January 18, 2007

My friend Kiran recently won the Booker Prize for her novel The Inheritance of Loss. She is the youngest woman to win the prize, and it was her first time being nominated.

http://www.nytimes.com/reuters/books/10wire-booker.html

She was in town about six months ago, so you locals missed your chance to meet her, when I mentioned it here.

January 17, 2007

January 17, 2007

German word of the week: Zweieinsamkeit, “graced-filled dual solitude.”

I got this from The Orientalist by Tom Reiss (Random House). It’s the biography of Lev Nussimbaum, a refugee, writer, and imposter–a Jew who became a best-selling author in Nazi Germany. He was the scion of an oil-rich family from Azerbaijan who lost their wealth in the Russian Revolution. They fled to Germany where Nussimbaum later took on the garb of a Muslim prince, calling himself “Essad Bey” and “Kurban Said,” and wrote novels and non-fictional adventure books set in the Caucasia, all while he dodged the Nazi pogrom. He later somehow ended up under Mussolini’s wing. The book ties together Jewish, Caucasian, Russian, German, and Italian history in an interesting manner and also explores the theme of Nussibaum’s–and the West’s–fascination with “the Orient.” I’ve just skimmed through a bit of it, and the account of German post-WWI chaos and Weimar art and decadence is very interesting.

 

January 17, 2007

I am finally getting around to reading Defense Policy Choices for the Bush Administration, 2001-2005 by Michael O’Hanlon (Brookings). My copy is the first edition which was published pre-9/11, but it is fascinating nonetheless, particularly his information regarding homeland defense, which appears quite prescient. He mentions Bin Ladin and Al-Qaeda for instance. I’ve only read a bit but I am impressed with the incisiveness of his mind. O’Hanlon also wrote an interesting piece for The Chronicle of Higher Education a few years ago that detailed the four defense technology philosophies that are current in policy circles. The book has since gone through a couple of editions, and he has a newer book titled Defense Strategy for the Post-Saddam Era, which I believe is a continuation of essentially the same material.

### Task instructions
**A)** Repeat the passage of the blog posts from "I am finally" to "the same material.".
**B)** According to the blog posts, which publisher issued The Orientalist by Tom Reiss?
**C)** Write the next passage of the blog posts, picking up after their final sentence.
The rows are not needed for any of this work.

### Entries shown
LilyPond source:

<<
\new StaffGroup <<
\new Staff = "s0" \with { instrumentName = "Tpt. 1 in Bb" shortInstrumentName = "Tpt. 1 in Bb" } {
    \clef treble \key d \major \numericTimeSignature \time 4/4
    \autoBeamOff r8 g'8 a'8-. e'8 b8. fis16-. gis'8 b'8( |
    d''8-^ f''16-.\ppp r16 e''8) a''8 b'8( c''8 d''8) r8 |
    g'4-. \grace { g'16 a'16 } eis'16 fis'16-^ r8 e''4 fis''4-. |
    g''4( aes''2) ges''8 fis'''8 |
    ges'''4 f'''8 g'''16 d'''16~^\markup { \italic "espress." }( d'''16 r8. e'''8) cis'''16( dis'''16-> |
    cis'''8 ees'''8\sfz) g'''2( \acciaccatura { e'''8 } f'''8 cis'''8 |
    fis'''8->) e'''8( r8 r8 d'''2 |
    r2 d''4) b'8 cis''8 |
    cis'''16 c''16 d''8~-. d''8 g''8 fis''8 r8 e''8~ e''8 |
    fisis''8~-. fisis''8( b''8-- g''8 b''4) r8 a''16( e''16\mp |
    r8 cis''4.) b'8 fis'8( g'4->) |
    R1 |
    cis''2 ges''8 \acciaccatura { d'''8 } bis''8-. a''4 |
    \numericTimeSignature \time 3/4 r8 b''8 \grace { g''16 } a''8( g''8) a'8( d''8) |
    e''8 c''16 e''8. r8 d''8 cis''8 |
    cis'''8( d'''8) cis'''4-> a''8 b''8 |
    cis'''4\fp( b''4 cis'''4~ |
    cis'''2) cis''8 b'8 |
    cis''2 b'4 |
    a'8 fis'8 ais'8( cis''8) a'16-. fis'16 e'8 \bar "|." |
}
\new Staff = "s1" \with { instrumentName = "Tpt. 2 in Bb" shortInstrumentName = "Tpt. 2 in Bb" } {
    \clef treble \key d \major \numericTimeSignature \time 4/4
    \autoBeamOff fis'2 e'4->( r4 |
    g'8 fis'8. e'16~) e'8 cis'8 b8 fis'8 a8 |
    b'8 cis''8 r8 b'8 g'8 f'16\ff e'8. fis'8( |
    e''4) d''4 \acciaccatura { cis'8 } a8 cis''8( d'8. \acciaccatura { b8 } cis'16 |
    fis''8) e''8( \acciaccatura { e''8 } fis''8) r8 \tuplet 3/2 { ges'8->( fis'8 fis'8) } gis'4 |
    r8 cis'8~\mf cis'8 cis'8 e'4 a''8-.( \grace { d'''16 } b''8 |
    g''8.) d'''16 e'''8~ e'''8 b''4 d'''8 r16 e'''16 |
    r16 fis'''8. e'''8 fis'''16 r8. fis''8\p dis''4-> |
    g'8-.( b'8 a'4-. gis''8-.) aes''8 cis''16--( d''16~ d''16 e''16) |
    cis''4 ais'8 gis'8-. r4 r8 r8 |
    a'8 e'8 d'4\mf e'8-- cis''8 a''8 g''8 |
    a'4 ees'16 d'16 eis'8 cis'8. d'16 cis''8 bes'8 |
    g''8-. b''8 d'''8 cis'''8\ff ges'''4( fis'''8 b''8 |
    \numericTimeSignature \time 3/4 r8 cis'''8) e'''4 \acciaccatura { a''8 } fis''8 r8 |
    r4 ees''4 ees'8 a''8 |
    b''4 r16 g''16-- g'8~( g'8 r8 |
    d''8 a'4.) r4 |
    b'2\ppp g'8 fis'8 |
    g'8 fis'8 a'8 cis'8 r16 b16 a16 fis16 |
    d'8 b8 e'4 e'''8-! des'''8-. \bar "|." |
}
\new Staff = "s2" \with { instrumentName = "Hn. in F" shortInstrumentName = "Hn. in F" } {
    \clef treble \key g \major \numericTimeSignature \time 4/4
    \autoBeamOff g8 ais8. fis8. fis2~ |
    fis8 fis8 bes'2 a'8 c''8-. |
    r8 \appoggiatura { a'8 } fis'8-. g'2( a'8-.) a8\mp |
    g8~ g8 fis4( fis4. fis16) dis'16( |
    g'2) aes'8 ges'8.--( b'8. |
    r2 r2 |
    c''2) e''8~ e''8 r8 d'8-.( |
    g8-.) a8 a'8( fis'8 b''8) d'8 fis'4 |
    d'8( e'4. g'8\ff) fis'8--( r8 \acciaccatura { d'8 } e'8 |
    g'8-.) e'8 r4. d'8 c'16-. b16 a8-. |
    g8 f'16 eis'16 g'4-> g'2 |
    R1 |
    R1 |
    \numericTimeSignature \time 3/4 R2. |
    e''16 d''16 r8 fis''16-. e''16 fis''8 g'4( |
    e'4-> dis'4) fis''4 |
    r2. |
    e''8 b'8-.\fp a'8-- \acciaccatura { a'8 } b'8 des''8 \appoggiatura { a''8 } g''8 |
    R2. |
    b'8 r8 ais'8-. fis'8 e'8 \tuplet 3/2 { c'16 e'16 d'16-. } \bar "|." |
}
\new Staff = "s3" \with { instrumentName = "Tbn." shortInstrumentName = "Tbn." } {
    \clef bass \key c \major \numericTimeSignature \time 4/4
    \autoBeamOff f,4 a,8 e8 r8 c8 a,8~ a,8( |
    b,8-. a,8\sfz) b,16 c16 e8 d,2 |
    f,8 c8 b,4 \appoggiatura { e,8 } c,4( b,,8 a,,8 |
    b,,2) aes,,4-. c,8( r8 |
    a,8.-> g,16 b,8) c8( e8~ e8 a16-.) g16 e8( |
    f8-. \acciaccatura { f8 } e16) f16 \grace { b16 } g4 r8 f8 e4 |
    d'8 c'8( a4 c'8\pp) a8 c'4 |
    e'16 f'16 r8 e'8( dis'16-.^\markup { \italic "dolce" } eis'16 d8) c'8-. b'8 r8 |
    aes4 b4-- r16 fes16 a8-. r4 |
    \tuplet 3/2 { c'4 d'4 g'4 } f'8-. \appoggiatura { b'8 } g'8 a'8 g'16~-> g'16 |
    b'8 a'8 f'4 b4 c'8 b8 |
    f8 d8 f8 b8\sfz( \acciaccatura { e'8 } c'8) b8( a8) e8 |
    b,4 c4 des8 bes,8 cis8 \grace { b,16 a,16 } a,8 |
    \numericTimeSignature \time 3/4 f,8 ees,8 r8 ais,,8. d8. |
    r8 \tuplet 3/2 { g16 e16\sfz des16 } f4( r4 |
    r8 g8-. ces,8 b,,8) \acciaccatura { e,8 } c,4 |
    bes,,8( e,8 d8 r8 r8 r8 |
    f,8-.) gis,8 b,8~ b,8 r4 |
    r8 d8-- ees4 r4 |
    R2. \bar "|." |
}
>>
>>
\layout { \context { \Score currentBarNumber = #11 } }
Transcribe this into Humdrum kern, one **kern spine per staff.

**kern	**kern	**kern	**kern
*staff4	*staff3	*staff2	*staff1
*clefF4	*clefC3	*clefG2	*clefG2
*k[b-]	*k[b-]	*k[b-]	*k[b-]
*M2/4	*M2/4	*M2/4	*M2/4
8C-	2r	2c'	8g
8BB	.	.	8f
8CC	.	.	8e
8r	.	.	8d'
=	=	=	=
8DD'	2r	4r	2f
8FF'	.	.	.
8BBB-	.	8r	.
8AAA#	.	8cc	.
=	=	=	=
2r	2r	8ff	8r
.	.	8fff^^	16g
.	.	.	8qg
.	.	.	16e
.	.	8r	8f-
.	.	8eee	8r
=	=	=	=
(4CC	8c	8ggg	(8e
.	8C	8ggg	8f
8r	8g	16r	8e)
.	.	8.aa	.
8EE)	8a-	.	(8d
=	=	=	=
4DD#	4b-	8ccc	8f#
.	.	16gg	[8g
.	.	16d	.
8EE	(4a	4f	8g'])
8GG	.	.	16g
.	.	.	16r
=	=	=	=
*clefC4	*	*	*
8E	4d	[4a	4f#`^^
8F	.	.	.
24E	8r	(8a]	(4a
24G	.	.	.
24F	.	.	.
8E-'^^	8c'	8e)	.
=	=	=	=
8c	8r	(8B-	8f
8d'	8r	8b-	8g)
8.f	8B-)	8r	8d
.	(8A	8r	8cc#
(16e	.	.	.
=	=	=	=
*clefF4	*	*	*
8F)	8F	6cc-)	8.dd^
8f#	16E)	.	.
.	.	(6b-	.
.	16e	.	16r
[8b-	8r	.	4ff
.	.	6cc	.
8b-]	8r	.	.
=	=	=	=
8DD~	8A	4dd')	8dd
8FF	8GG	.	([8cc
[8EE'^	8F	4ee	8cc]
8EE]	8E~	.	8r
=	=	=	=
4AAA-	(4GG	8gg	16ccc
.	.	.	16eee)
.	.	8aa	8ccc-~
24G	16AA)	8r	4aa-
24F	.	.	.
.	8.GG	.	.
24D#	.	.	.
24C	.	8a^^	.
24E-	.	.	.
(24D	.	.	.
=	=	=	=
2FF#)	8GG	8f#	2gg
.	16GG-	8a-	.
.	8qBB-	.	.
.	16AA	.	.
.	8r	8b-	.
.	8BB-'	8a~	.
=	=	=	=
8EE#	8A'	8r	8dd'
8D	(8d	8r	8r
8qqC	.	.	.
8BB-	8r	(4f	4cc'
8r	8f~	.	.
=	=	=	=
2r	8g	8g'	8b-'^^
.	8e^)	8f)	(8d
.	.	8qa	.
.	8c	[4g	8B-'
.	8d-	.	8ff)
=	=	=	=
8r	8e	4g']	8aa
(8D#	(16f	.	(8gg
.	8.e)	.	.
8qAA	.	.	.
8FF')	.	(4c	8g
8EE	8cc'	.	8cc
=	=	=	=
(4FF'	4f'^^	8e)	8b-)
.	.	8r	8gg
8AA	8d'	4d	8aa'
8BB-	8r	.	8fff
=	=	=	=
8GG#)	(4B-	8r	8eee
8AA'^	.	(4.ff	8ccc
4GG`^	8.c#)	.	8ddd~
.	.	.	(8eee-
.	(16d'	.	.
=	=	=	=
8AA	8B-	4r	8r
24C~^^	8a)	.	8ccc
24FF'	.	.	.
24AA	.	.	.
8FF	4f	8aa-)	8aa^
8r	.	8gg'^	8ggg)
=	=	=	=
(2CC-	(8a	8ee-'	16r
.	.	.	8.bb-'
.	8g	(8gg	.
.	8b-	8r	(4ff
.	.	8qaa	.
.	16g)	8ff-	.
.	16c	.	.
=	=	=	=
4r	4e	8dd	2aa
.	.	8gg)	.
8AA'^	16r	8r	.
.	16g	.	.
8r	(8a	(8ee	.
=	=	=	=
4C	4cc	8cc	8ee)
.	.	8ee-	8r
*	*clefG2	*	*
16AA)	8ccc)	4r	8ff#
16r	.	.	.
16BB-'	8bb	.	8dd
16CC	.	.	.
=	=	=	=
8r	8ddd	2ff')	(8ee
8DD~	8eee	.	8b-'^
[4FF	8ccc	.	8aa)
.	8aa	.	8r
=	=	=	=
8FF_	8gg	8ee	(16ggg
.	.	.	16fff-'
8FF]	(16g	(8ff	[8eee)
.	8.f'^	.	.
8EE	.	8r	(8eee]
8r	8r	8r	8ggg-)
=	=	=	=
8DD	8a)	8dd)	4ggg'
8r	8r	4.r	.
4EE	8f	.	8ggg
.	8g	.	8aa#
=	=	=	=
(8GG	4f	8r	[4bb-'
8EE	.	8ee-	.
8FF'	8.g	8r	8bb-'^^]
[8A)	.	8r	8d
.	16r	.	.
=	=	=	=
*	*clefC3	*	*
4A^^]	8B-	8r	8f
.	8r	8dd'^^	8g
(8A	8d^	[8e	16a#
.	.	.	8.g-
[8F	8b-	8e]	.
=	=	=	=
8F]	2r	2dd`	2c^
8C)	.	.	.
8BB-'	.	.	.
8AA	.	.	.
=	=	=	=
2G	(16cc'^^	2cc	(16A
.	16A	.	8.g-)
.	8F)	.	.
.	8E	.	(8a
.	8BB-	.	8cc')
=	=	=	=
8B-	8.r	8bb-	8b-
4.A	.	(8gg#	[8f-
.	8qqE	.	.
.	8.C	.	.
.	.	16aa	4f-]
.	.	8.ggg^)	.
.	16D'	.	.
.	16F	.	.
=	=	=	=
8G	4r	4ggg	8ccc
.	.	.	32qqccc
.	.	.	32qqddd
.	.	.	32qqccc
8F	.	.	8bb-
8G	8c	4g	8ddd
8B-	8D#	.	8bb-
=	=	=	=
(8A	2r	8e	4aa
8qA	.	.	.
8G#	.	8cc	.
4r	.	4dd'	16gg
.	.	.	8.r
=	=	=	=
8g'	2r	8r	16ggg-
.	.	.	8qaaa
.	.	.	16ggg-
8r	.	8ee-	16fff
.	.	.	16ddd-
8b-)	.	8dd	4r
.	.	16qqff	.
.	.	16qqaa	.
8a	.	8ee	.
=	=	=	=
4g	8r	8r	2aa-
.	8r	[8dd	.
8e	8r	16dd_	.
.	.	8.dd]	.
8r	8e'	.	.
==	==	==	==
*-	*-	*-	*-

### Solved problems
**A)**
I am finally getting around to reading Defense Policy Choices for the Bush Administration, 2001-2005 by Michael O’Hanlon (Brookings). My copy is the first edition which was published pre-9/11, but it is fascinating nonetheless, particularly his information regarding homeland defense, which appears quite prescient. He mentions Bin Ladin and Al-Qaeda for instance. I’ve only read a bit but I am impressed with the incisiveness of his mind. O’Hanlon also wrote an interesting piece for The Chronicle of Higher Education a few years ago that detailed the four defense technology philosophies that are current in policy circles. The book has since gone through a couple of editions, and he has a newer book titled Defense Strategy for the Post-Saddam Era, which I believe is a continuation of essentially the same material.

**B)** Random House

**C)**
I’ve been reading some fascinating stuff about Hegel’s concept of lordship and bondage in Fukuyama’s The End of History and the Last Man. It’s interesting because, to my mind, it explains a lot about the culture war between red and blue states. The red staters are still in search of replacements for their lost slaves. They cling to aristocratic pretensions of honor, clan pride, and bravery. Their sense of identity is derived from their domination of the other and their willingness to risk death. The blue states are inheritors of the “bourgeois revolution” of capitalism, which Fukuyama describes as a “slave revolt.” The slave gains his identity through his labor, in Hegel’s construction. There’s a lot to it that I’m still sorting out…. (Fukuyama has long been tagged as a neoconservative, but he has gone to the left over Iraq; opposing the war and voting for Kerry. This is an overlong piece about him: http://www.prospect.org/web/page.ww?section=root&name=ViewPrint&articleId=10304).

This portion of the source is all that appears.